I get that Kandell glanced at a couple of places where Dennett was telling a quasi-Darwinian story about the utility of free will and got his wires crossed. But did he not bother to check with anyone who’d bothered to read one of Dennett’s books all the way to the end?
Similarly, did it occur to Kandell to wonder why Dennett’s classic book is called Consciousness Explained not Consciousness Refuted? Of course, many philosophers would argue that, given his position on qualia, Dennett was in effect denying the existence of consciousness itself. But that’s certainly not how he understood his own project. You can argue in this case—as Sam Harris does in the case of free will—that Dennett’s attempted to provide a naturalistic explanation and only succeeded in changing the subject. But just presenting him as a skeptic about consciousness and free will without qualification is jaw-droppingly inaccurate.
Honestly, I can’t believe I’m saying this but I actually wish the Times had offered the obituary to Sam Harris. He would have, surely, treated his friend and collaborator with a modicum of respect. At the very least, having engaged in long and frustrating debates with Dennett, he would have known what his positions were.
It is unfair to claim Dennett thought *evolution* was necessarily explained by natural selection. He believed that *functional explanations* for anything not designed by a higher intelligence had to ultimately be rooted in some form of selection -- in the context of most biological phenomena this would be natural selection. But he didn't reject genetic drift, founder's effects or any of the other maintstays of the modern synthesis of biology. It is just that these things can't explain surprising design features of animals or plants.
Gould's concept of "spandrels" is ambiguous.

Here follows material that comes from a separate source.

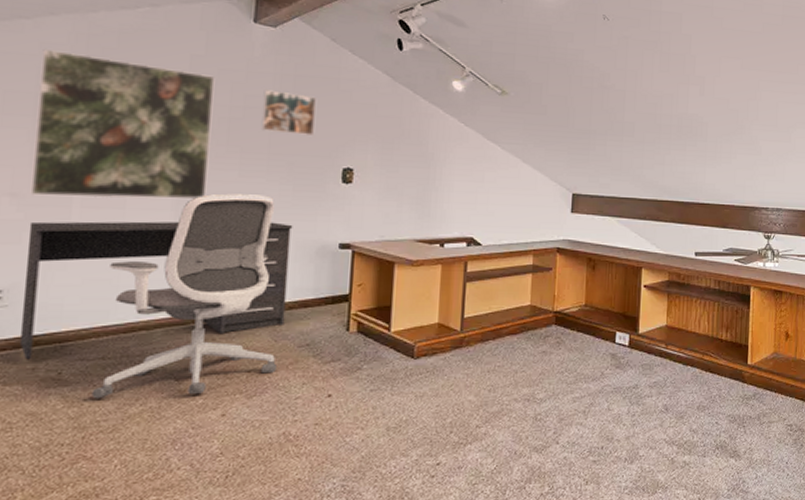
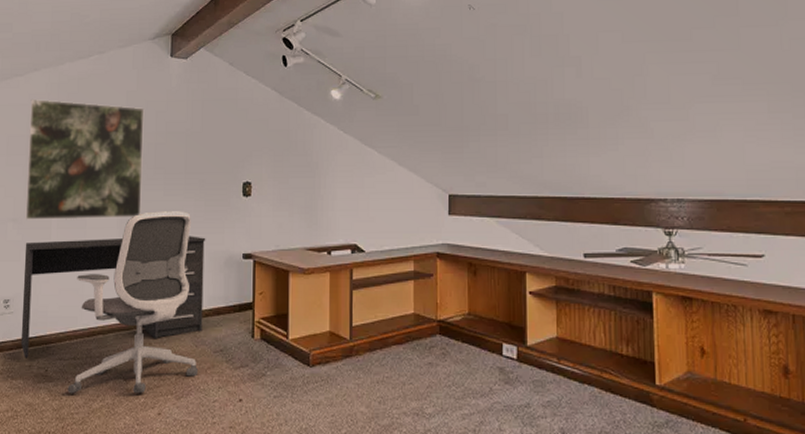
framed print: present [261,90,316,135] -> none [179,115,219,154]

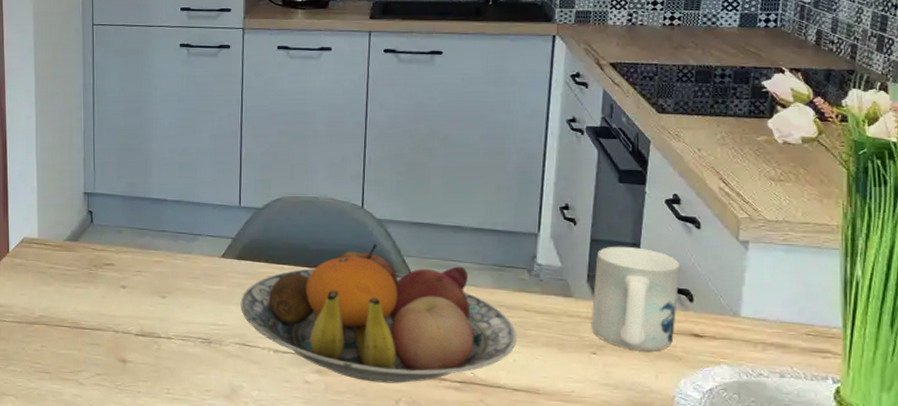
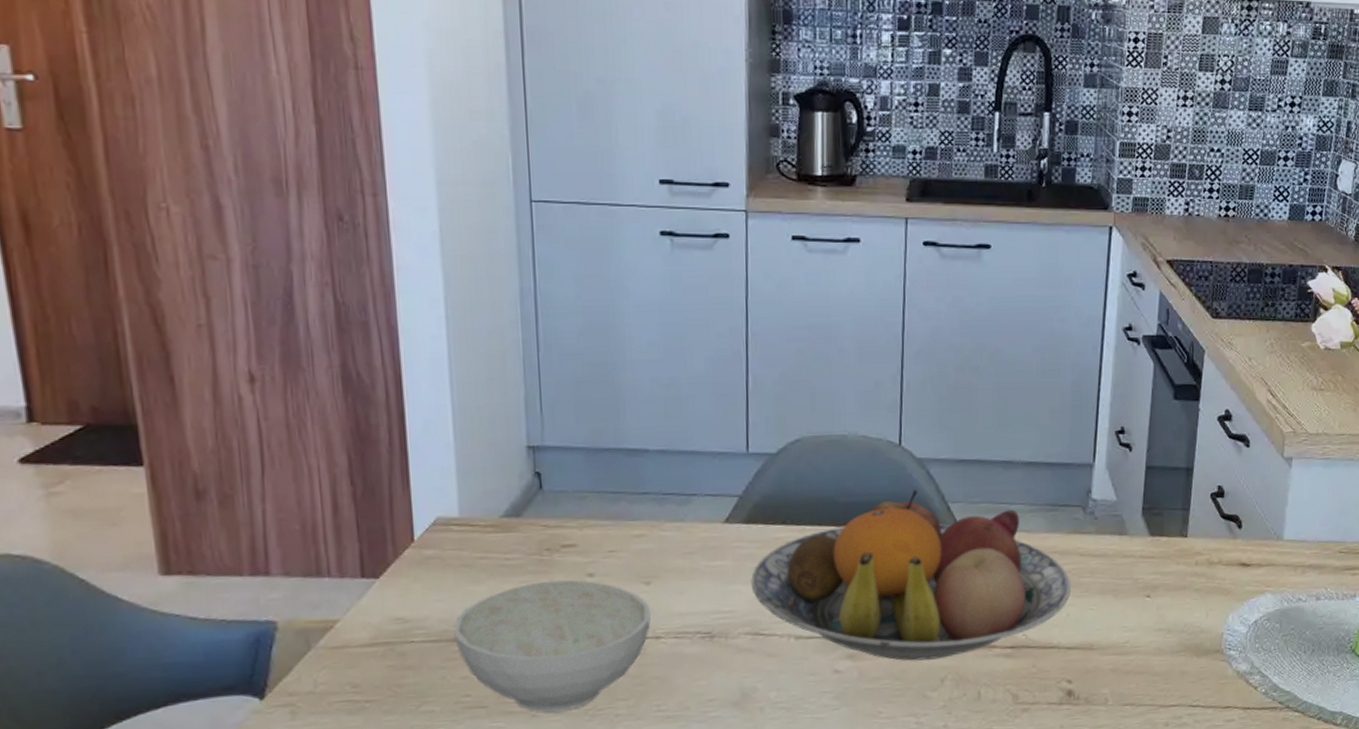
bowl: none [31,288,166,384] -> present [453,579,652,713]
mug: present [591,246,680,352] -> none [1145,471,1230,588]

If it just means that there are often engineering reasons that features and bugs not selected for go together with the design feature selected for, then Dennett would have agreed. He also would have agreed that sometimes these bugs/features themselves become the subject of *subsequent* selection. But he would not have agreed that you can explain complex design features without some kind of selective story.
On this point, G.A. Cohen ultimately agreed with Dennett, not Gould, although he also insisted that sometimes you know something has a functional design without yet being able to give the selection story. But under Elster's pressure, he granted the point that this situation had to just be a placeholder for a better materialist explanation later.